Adapted bowling is fun and easy for students of all abilities, and it’s simple to set up. Stretch exercise bands between the legs of a chair or desk so that students can use their hands or feet, or enlist a partner, to slingshot a ball across the floor toward bowling pins. Balls can be foam, yarn or any other type that is appropriate for your students; pins can be plastic cones, blocks, smaller balls, or anything else that works.
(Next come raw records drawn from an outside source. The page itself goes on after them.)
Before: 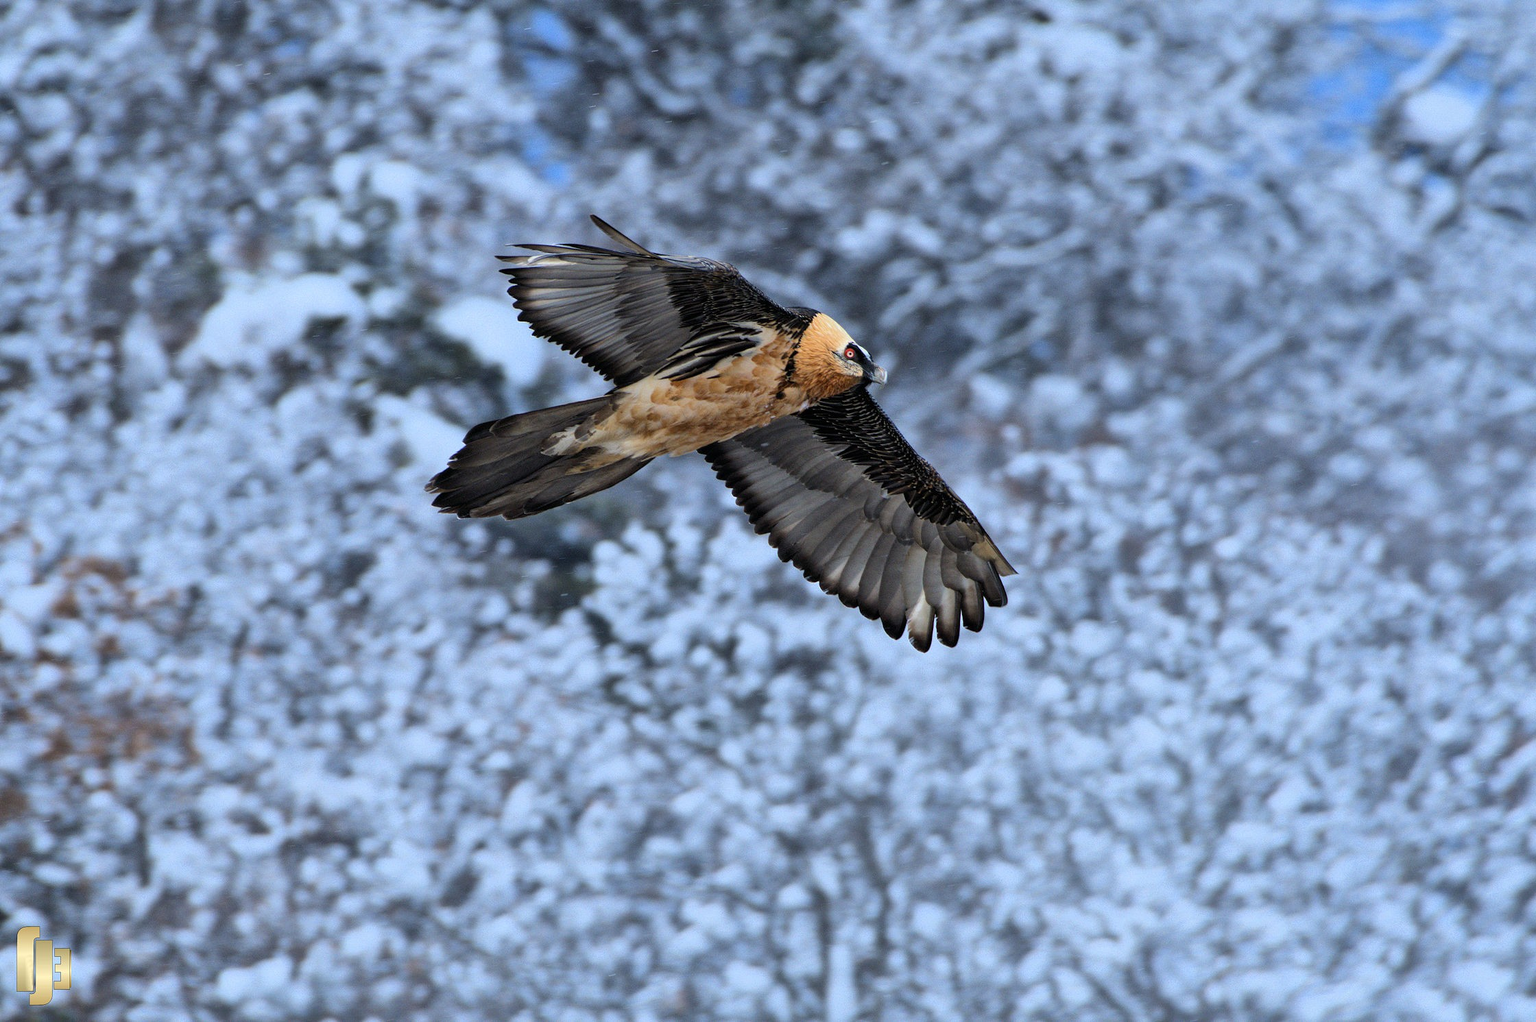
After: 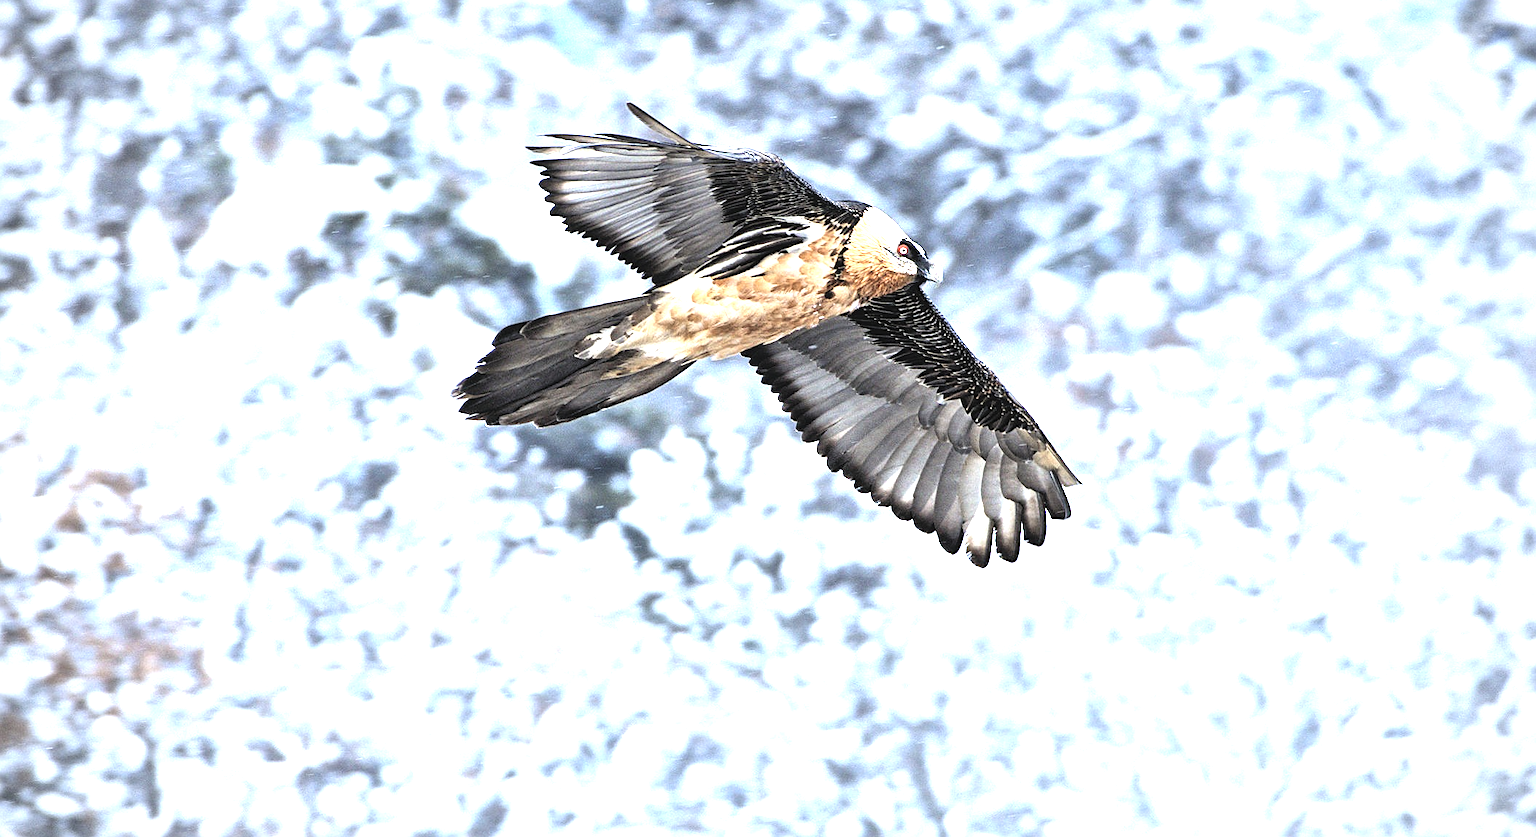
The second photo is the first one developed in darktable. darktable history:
crop and rotate: angle 0.064°, top 11.539%, right 5.788%, bottom 11.332%
exposure: black level correction -0.005, exposure 1 EV, compensate exposure bias true, compensate highlight preservation false
sharpen: on, module defaults
color zones: curves: ch0 [(0, 0.5) (0.143, 0.52) (0.286, 0.5) (0.429, 0.5) (0.571, 0.5) (0.714, 0.5) (0.857, 0.5) (1, 0.5)]; ch1 [(0, 0.489) (0.155, 0.45) (0.286, 0.466) (0.429, 0.5) (0.571, 0.5) (0.714, 0.5) (0.857, 0.5) (1, 0.489)]
vignetting: on, module defaults
tone equalizer: -8 EV -1.05 EV, -7 EV -1.04 EV, -6 EV -0.843 EV, -5 EV -0.555 EV, -3 EV 0.552 EV, -2 EV 0.848 EV, -1 EV 0.992 EV, +0 EV 1.05 EV
color correction: highlights b* 0.052, saturation 0.869
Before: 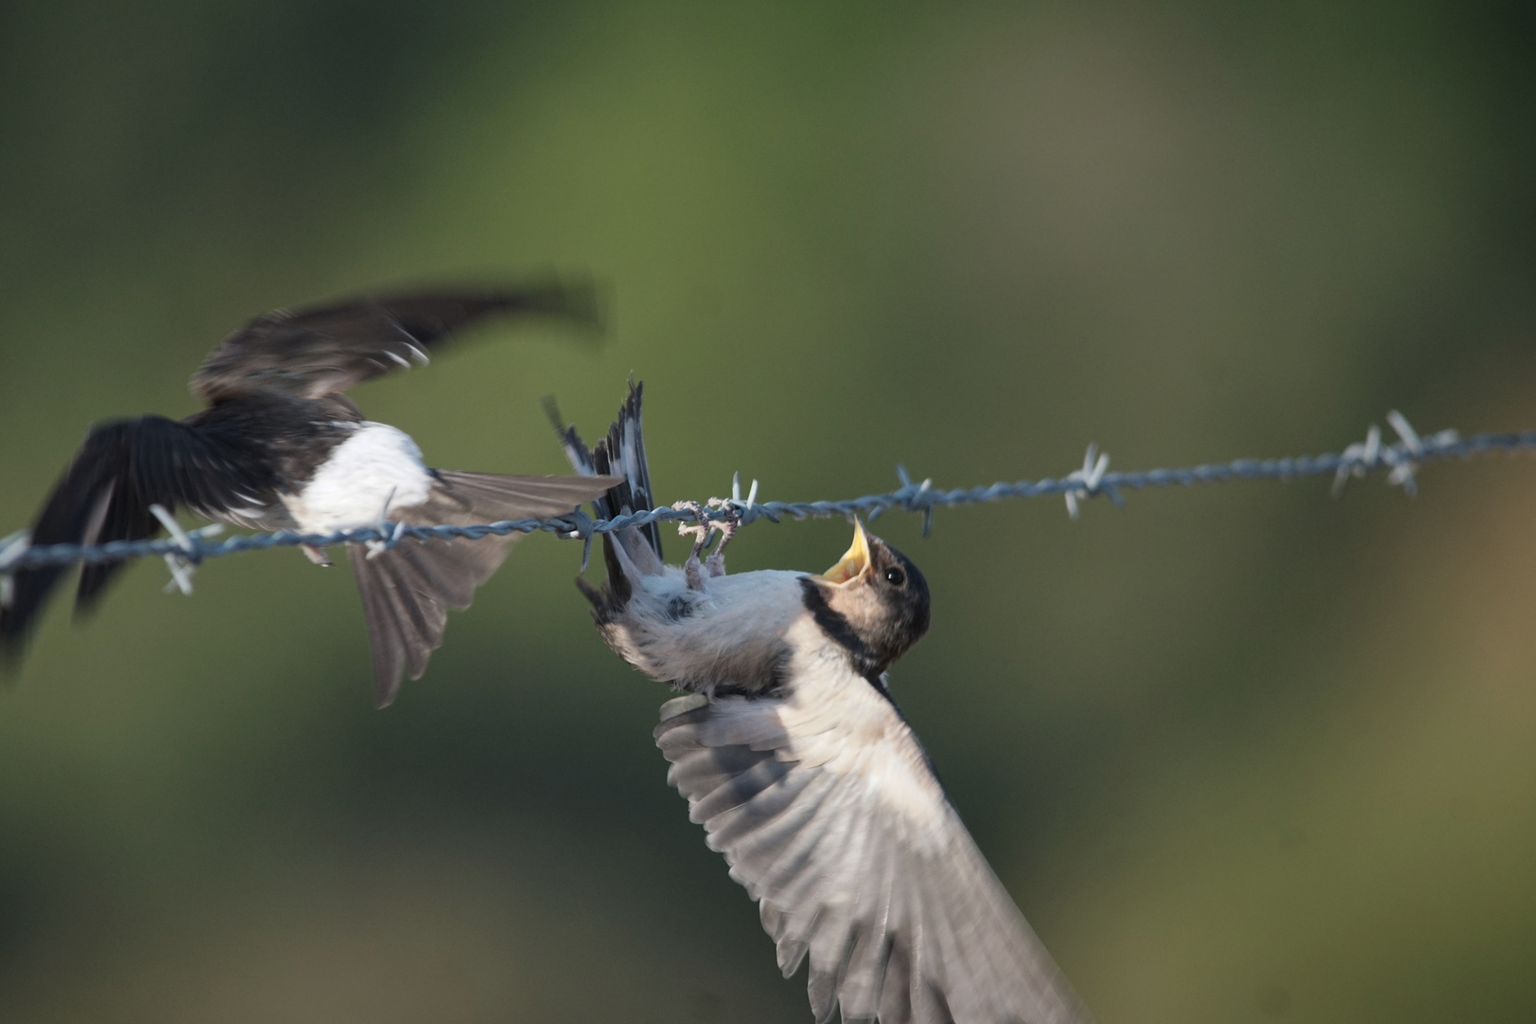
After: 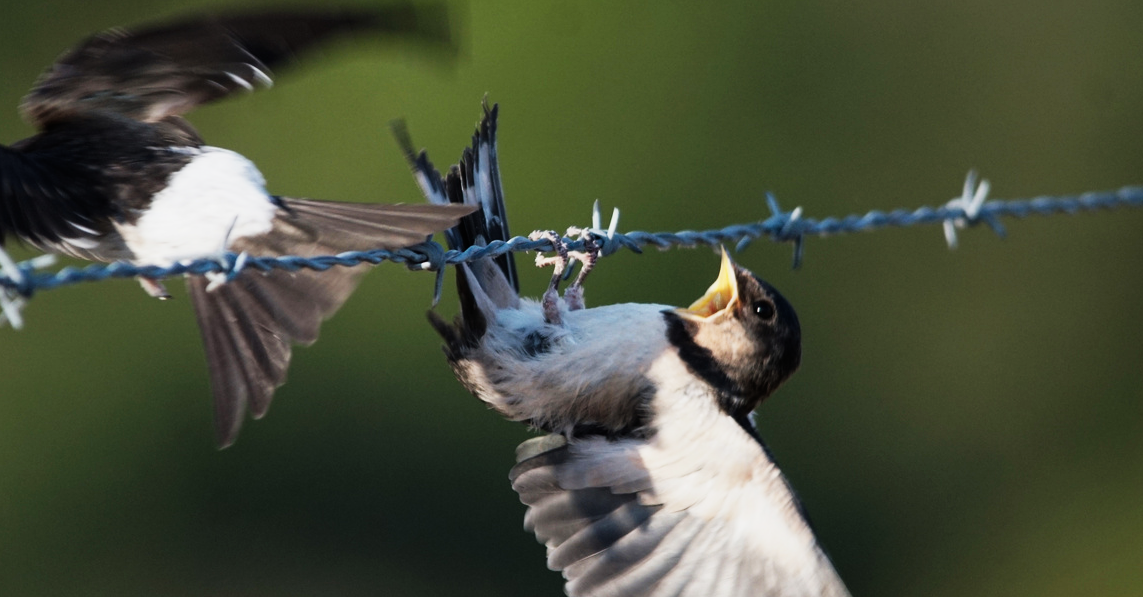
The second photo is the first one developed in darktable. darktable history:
crop: left 11.123%, top 27.61%, right 18.3%, bottom 17.034%
tone equalizer: on, module defaults
sigmoid: contrast 1.93, skew 0.29, preserve hue 0%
For students with visual impairment, use tape on the floor to mark off the optimal path for the ball.

General Adaptive Strategies

▶ Use targets or goals that make noise when hit by the ball, or radios under the basket in a game of basketball.
▶ Vary the size, weight and texture of balls so students with visual impairment can more easily tell them apart.
▶ Designate a quiet area where students can take a break from the noise and hubbub, and another area where students can take movement breaks with mini-trampolines or squeeze balls.
▶ Use simple visual reminders and cues, such as photographs of students performing each pose of an exercise routine, to help students remember steps, rules or movements.
▶ Use smaller playing areas with well-defined boundaries, including tactile boundaries.
▶ Use Velcro on balls as well as in gloves, in mitts and on paddles, so every student can have success.
▶ Have students pair up so partners can assist each other.
▶ Lower baskets and nets, enlarge goals and targets, and loosen or eliminate time limits.
▶ Give students choices to help them feel empowered in their physical education.
▶ Keep it consistent: Students with many types of disabilities benefit from knowing what to expect, including what the rules and expectations are, what types of activities they will be doing, what types of noises they will hear and make, and when all of these will occur.